Batterieladestationen / Zusammenfassung
 

Begriff

Batterieladestationen sind Räume, in denen Batterien von elektrobetriebenen Flurförderzeugen vorübergehend zum Laden aufgestellt werden und in denen gleichzeitig die Ladegeräte untergebracht sind. Davon zu unterscheiden ist der Batterieraum bzw. Batterieladeraum, in dem die Batterien zwar ebenfalls vorübergehend zum Laden aufgestellt werden, von dem die Ladegeräte aber räumlich getrennt sind. Batterieladeanlagen umfassen Batterieladeräume, Batterieladestationen, Einzelladeplätze und die zum Laden erforderlichen elektrischen Betriebsmittel. Sie sind von anderen Betriebsbereichen durch geeignete Maßnahmen, z. B. Wände, Abstände, Hindernisse oder Kennzeichnung, räumlich abgegrenzt.

 

Gesetze, Vorschriften und Rechtsprechung

Es gibt keine speziellen Vorschriften über die bauliche und sicherheitstechnische Gestaltung von Batterieladestationen.
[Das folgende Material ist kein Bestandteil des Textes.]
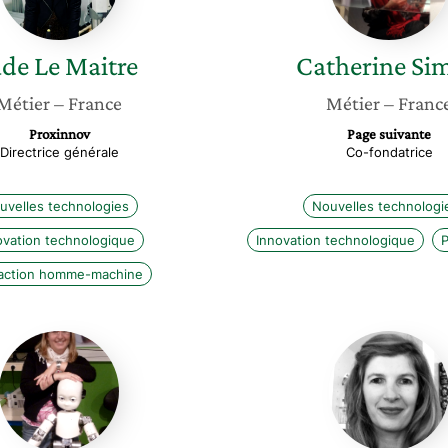
ade
Le Maitre
Catherine
Si
Métier
– France
Métier
– Franc
Proxinnov
Page suivante
Directrice générale
Co-fondatrice
uvelles technologies
Nouvelles technologi
ovation technologique
Innovation technologique
P
raction homme-machine
Serena
Carolin
Ivaldi
Branda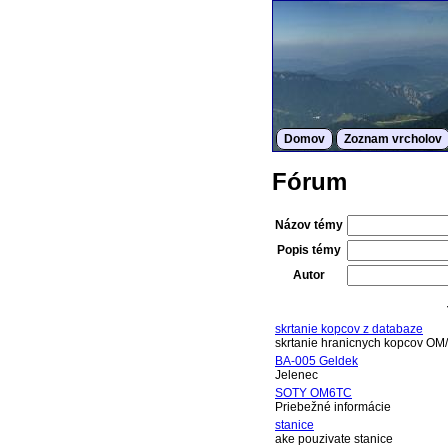
Domov
Zoznam vrcholov
Fórum
Názov témy
Popis témy
Autor
skrtanie kopcov z databaze
skrtanie hranicnych kopcov OM
BA-005 Geldek
Jelenec
SOTY OM6TC
Priebežné informácie
stanice
ake pouzivate stanice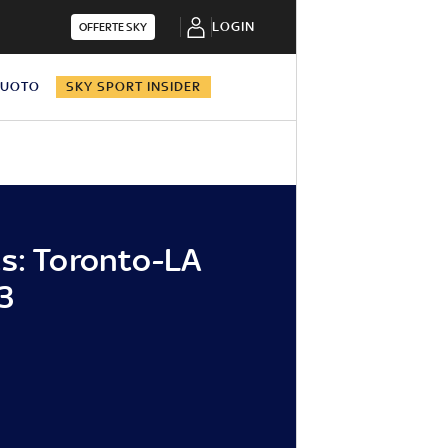
LOGIN
OFFERTE SKY
NUOTO
SKY SPORT INSIDER
s: Toronto-LA
3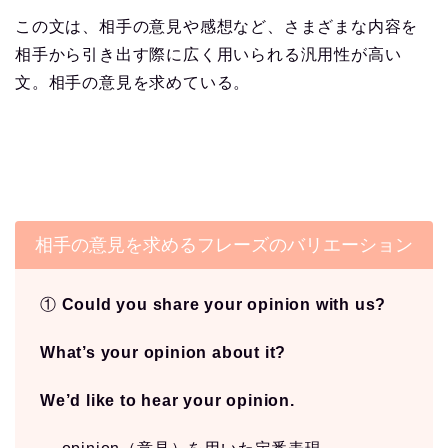
この文は、相手の意見や感想など、さまざまな内容を
相手から引き出す際に広く用いられる汎用性が高い
文。相手の意見を求めている。
相手の意見を求めるフレーズのバリエーション
①
Could you share your opinion with us?
What’s your opinion about it?
We’d like to hear your opinion.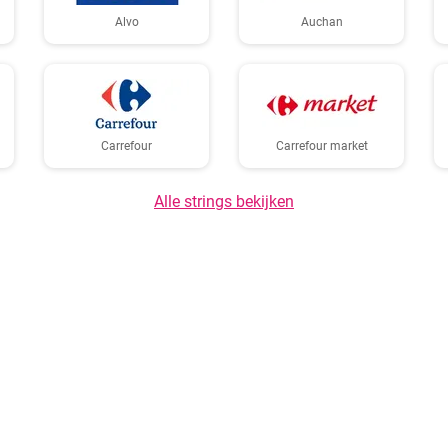
Alvo
Auchan
Carrefour
Carrefour market
Alle strings bekijken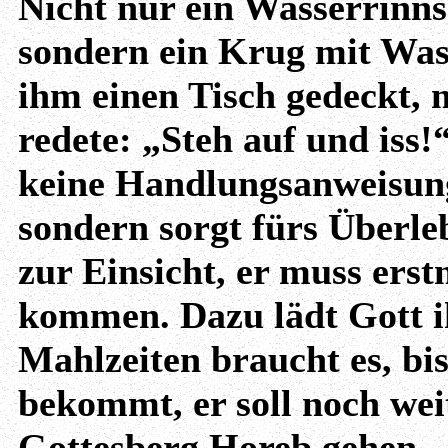
Nicht nur ein Wasserrinnsa
sondern ein Krug mit Wass
ihm einen Tisch gedeckt, 
redete: „Steh auf und iss!
keine Handlungsanweisung,
sondern sorgt fürs Überleb
zur Einsicht, er muss ers
kommen. Dazu lädt Gott ih
Mahlzeiten braucht es, bi
bekommt, er soll noch wei
Gottesberg Horeb gehen.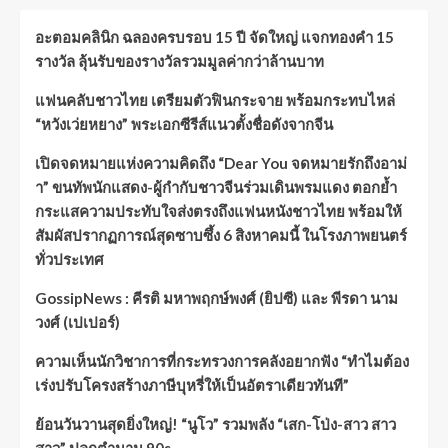
อะตอมคลินิก ฉลองครบรอบ 15 ปี จัดใหญ่ แจกทองคำ 15
รางวัล ลุ้นรับของรางวัลรวมมูลค่ากว่าล้านบาท
แฟนคลับชาวไทย เตรียมตัวฟินกระจาย พร้อมกระทบไหล่
“หวังเว่ยหยาง” พระเอกซีรีส์แนวตั้งชื่อดังจากจีน
เปิดจดหมายแห่งความคิดถึง “Dear You จดหมายรักถึงอาม่
า” ขนทัพนักแสดง-ผู้กำกับชาวจีนร่วมเดินพรมแดง ตอกย้ำ
กระแสความประทับใจส่งตรงถึงแฟนหนังชาวไทย พร้อมให้
สัมผัสปรากฏการณ์สุดซาบซึ้ง 6 สิงหาคมนี้ ในโรงภาพยนตร์
ทั่วประเทศ
GossipNews : คีรติ มหาพฤกษ์พงศ์ (ยิปซี) และ พีรดา นาม
วงศ์ (เปเปอร์)
ความเห็นนักวิชาการที่กระทรวงการคลังอยากฟัง “ทำไมต้อง
เร่งปรับโครงสร้างภาษีบุหรี่ให้เป็นอัตราเดียวทันที”
ย้อนวันวานสุดยิ่งใหญ่! “นูโว” รวมพลัง “เสก-โป่ง-สาว สาว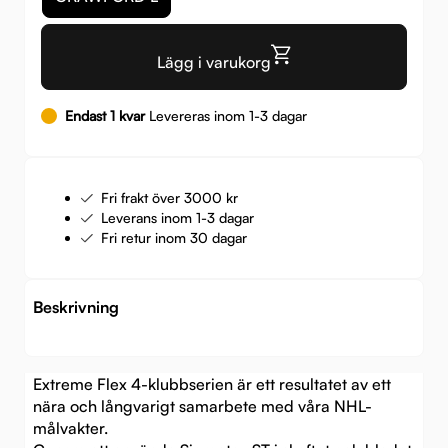
Lägg i varukorg
Endast 1 kvar
Levereras inom 1-3 dagar
Fri frakt över 3000 kr
Leverans inom 1-3 dagar
Fri retur inom 30 dagar
Beskrivning
Extreme Flex 4-klubbserien är ett resultatet av ett
nära och långvarigt samarbete med våra NHL-
målvakter.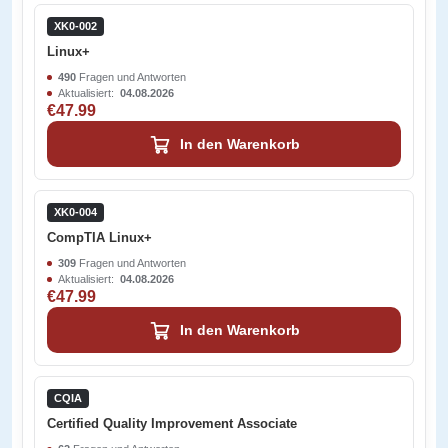
XK0-002
Linux+
490
Fragen und Antworten
Aktualisiert:
04.08.2026
€47.99
In den Warenkorb
XK0-004
CompTIA Linux+
309
Fragen und Antworten
Aktualisiert:
04.08.2026
€47.99
In den Warenkorb
CQIA
Certified Quality Improvement Associate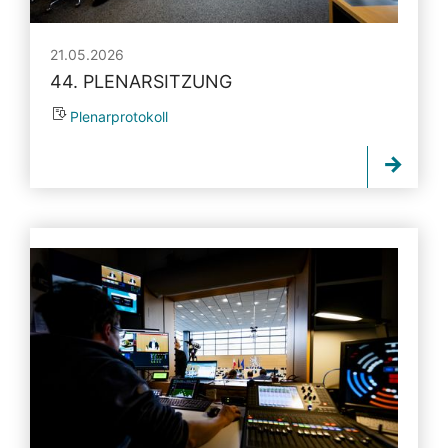
21.05.2026
44. PLENARSITZUNG
Plenarprotokoll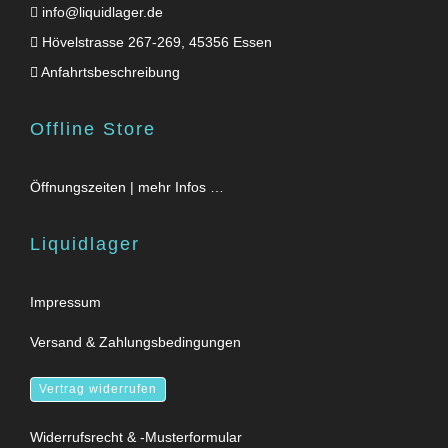
info@liquidlager.de
Hövelstrasse 267-269, 45356 Essen
Anfahrtsbeschreibung
Offline Store
Öffnungszeiten | mehr Infos …
Liquidlager
Impressum
Versand & Zahlungsbedingungen
Vertrag widerrufen
Widerrufsrecht & -Musterformular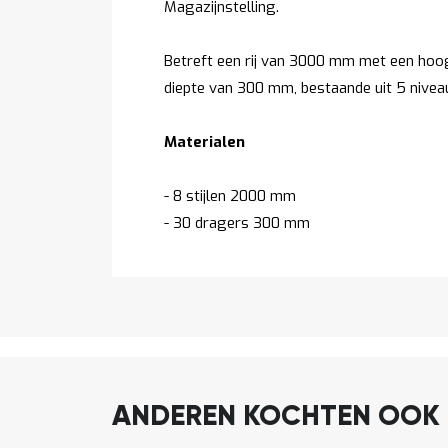
Magazijnstelling.
Betreft een rij van 3000 mm met een ho
diepte van 300 mm, bestaande uit 5 nivea
Materialen
- 8 stijlen 2000 mm
- 30 dragers 300 mm
ANDEREN KOCHTEN OOK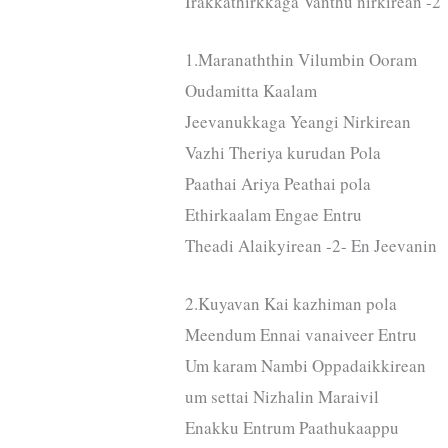
Irakkathirkkaga Vanthu nirkirean -2
1.Maranaththin Vilumbin Ooram
Oudamitta Kaalam
Jeevanukkaga Yeangi Nirkirean
Vazhi Theriya kurudan Pola
Paathai Ariya Peathai pola
Ethirkaalam Engae Entru
Theadi Alaikyirean -2- En Jeevanin
2.Kuyavan Kai kazhiman pola
Meendum Ennai vanaiveer Entru
Um karam Nambi Oppadaikkirean
um settai Nizhalin Maraivil
Enakku Entrum Paathukaappu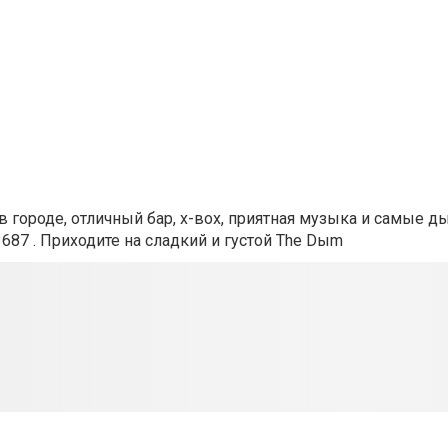
 городе, отличный бар, х-вох, приятная музыка и самые 
3687 . Приходите на сладкий и густой The Dыm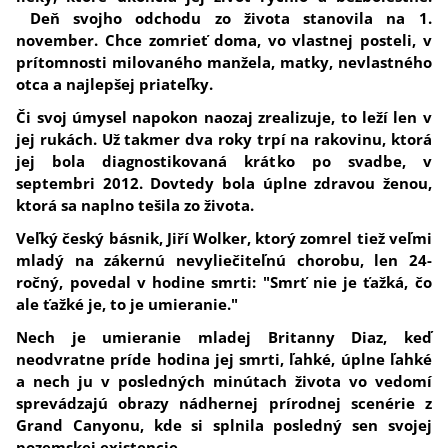
Deň svojho odchodu zo života stanovila na 1.
november. Chce zomrieť doma, vo vlastnej posteli, v
prítomnosti milovaného manžela, matky, nevlastného
otca a najlepšej priateľky.
Či svoj úmysel napokon naozaj zrealizuje, to leží len v
jej rukách. Už takmer dva roky trpí na rakovinu, ktorá
jej bola diagnostikovaná krátko po svadbe, v
septembri 2012. Dovtedy bola úplne zdravou ženou,
ktorá sa naplno tešila zo života.
Veľký český básnik, Jiří Wolker, ktorý zomrel tiež veľmi
mladý na zákernú nevyliečiteľnú chorobu, len 24-
ročný, povedal v hodine smrti: "Smrť nie je ťažká, čo
ale ťažké je, to je umieranie."
Nech je umieranie mladej Britanny Diaz, keď
neodvratne príde hodina jej smrti, ľahké, úplne ľahké
a nech ju v posledných minútach života vo vedomí
sprevádzajú obrazy nádhernej prírodnej scenérie z
Grand Canyonu, kde si splnila posledný sen svojej
pozemskej existencie.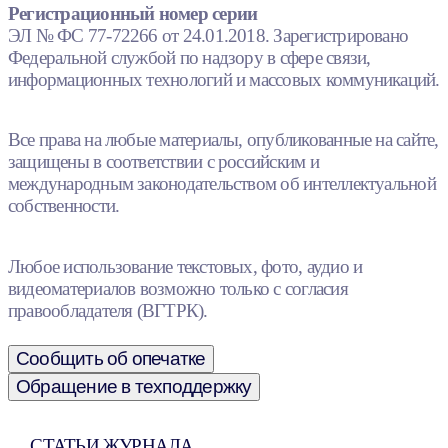
Регистрационный номер серии
ЭЛ № ФС 77-72266 от 24.01.2018. Зарегистрировано
Федеральной службой по надзору в сфере связи,
информационных технологий и массовых коммуникаций.
Все права на любые материалы, опубликованные на сайте,
защищены в соответствии с российским и
международным законодательством об интеллектуальной
собственности.
Любое использование текстовых, фото, аудио и
видеоматериалов возможно только с согласия
правообладателя (ВГТРК).
Сообщить об опечатке
Обращение в техподдержку
СТАТЬИ ЖУРНАЛА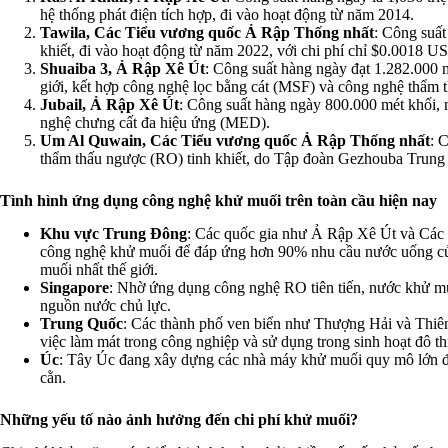
hệ thống phát điện tích hợp, đi vào hoạt động từ năm 2014.
Tawila, Các Tiểu vương quốc Ả Rập Thống nhất
: Công suấ
khiết, đi vào hoạt động từ năm 2022, với chi phí chỉ $0.0018 U
Shuaiba 3, Ả Rập Xê Út
: Công suất hàng ngày đạt 1.282.000 m
giới, kết hợp công nghệ lọc bằng cát (MSF) và công nghệ thẩm 
Jubail, Ả Rập Xê Út
: Công suất hàng ngày 800.000 mét khối, 
nghệ chưng cất đa hiệu ứng (MED).
Um Al Quwain, Các Tiểu vương quốc Ả Rập Thống nhất
: 
thẩm thấu ngược (RO) tinh khiết, do Tập đoàn Gezhouba Trung 
Tình hình ứng dụng công nghệ khử muối trên toàn cầu hiện nay
Khu vực Trung Đông
: Các quốc gia như Ả Rập Xê Út và Các
công nghệ khử muối để đáp ứng hơn 90% nhu cầu nước uống của
muối nhất thế giới.
Singapore
: Nhờ ứng dụng công nghệ RO tiên tiến, nước khử mu
nguồn nước chủ lực.
Trung Quốc
: Các thành phố ven biển như Thượng Hải và Thiê
việc làm mát trong công nghiệp và sử dụng trong sinh hoạt đô th
Úc
: Tây Úc đang xây dựng các nhà máy khử muối quy mô lớn để 
cằn.
Những yếu tố nào ảnh hưởng đến chi phí khử muối?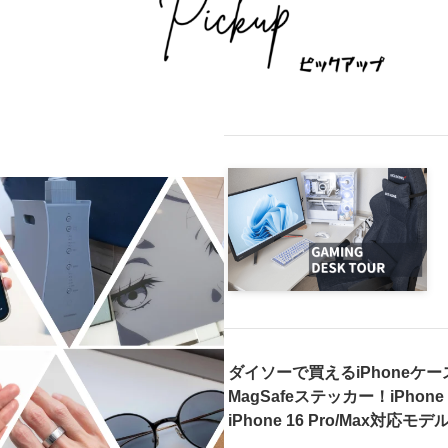
ダイソーで買えるiPhoneケ
MagSafeステッカー！iPhone 1
iPhone 16 Pro/Max対応モデ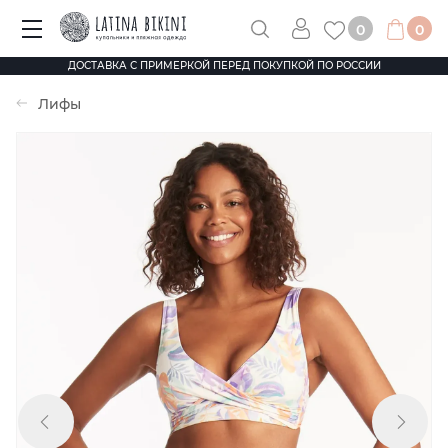
0
0
ДОСТАВКА С ПРИМЕРКОЙ ПЕРЕД ПОКУПКОЙ ПО РОССИИ
Лифы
Allgemeine Vorgaben zur Gestaltung von Arbeitsplätzen enthält u. a. die DGUV-V 1 "Grundsätze der Prävention". Für die Umsetzung der allgemeinen Vorgaben und zum Stand der Technik geben die VdS 2259 "Batterieanlagen für Elektrofahrzeuge", informativ die zurückgezogene DGUV-I 209-067 "Sicherheit beim Einrichten und Betreiben von Batterieladeanlagen" sowie BGHW Spezial SP02 "Einsatz von Flurförderzeugen" Hilfestellung. In Batterieladestationen ist mit der Bildung von Wasserstoff und explosionsfähigen Atmosphären zu rechnen. Daher sind zur Verhinderung von Explosionsgefahren die Vorschriften der Gefahrstoffverordnung in Hinblick auf die Vermeidung von gefährlichen explosionsfähigen Atmosphären im Rahmen der Ersatzstoff- und Ersatzverfahrensprüfung unter Beachtung des Minimierungsgebots durch technische Maßnahmen wie Absaugung/Lüftung zu beachten. Ist eine explosionsfähige Atmosphäre nicht zu verhindern, sind die Schutzmaßnahmen nach Anhang I Nummer 1 GefStoffV zu beachten. Ferner ist im Rahmen der Gefährdungsbeurteilung nach § 6 Abs. 9 GefStoffV ein Explosionsschutzdokument zu erstellen.